Document passage:
---*---

But, when I was orginally thinking of names, I was thinking about pen names. There have been plenty of times when I wish I had a different name. While I like mine, I wish I had one that was all mine, that I didn’t share. As it is, my mom’s name is Carol and my mother-in-law’s name is Susan, but she goes by Sue. It can get a little confusing. I imagine that if I did ever publish a book, I would use my real name, but I would definitely be tempted to pick one I always wanted.

Anyway, some famous pen names, and some I didn’t know:

Mark Twain – His actual name was Samuel Clemens, but I didn’t know Mark twain, meaning “Mark number two,” was a Mississippi River term: the second mark on the line that measured depth signified two fathoms, or twelve feet—safe depth for the steamboat.

Dr. Seuss- When Theodor Geisel was fired from his job as editor-in-chief of the Dartmouth’s Jack-O-Lantern magazine, he kept writing for the humor mag by signing his work under his middle name—Seuss. Years later, when his first book was published, he added the “Dr.” as a joke. His father always wanted him to pursue a medical career.

George Eliott – Mary Anne Evans was practical. She used a male pen name to ensure her works would be taken seriously, to escape the stereotype of women only writing lighthearted romances. An added benefit was that her pen name helped shield her private life from public scrutiny and to prevent scandals.

Gail Carriger- Tofa Borregaard received her undergraduate degree from Oberlin College, a masters of science in archaeological materials at England’s Nottingham University in 2000, and a master of arts in anthropology (with a focus on archaeology) at the University of California Santa Cruz in 2008.  She publishes her real name, and besides, she likes the idea of an alter ego. A note on her pen name: her grandfather came home from World War II on a train named Gail, and Carriger is the street where her favorite vineyard is located.

---*---

Problem to solve: According to the passage on pen names, what depth did the second mark on the measuring line signify? The data after this passage is separate material.

---*---

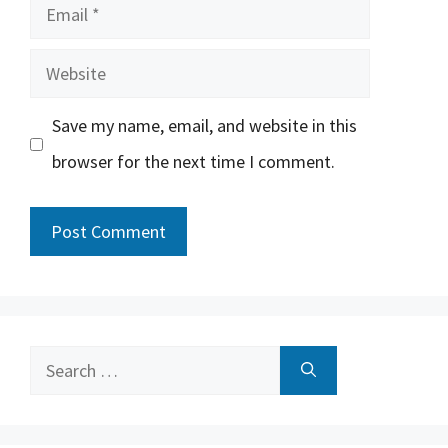
Email
Website
Save my name, email, and website in this
browser for the next time I comment.
Search
for: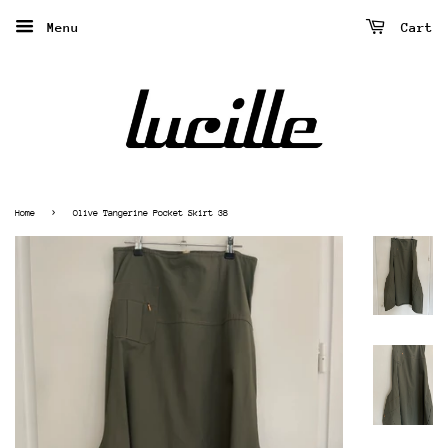
Menu
Cart
›
Home
Olive Tangerine Pocket Skirt 38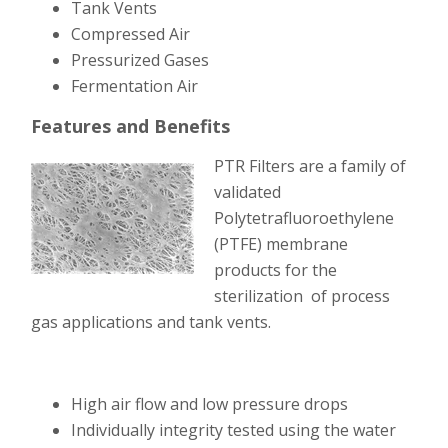
Tank Vents
Compressed Air
Pressurized Gases
Fermentation Air
Features and Benefits
PTR Filters are a family of
validated
Polytetrafluoroethylene
(PTFE) membrane
products for the
sterilization of process
gas applications and tank vents.
High air flow and l
ow pressure drops
Individually integrity tested using the water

---*---

Your response: Two fathoms, or twelve feet.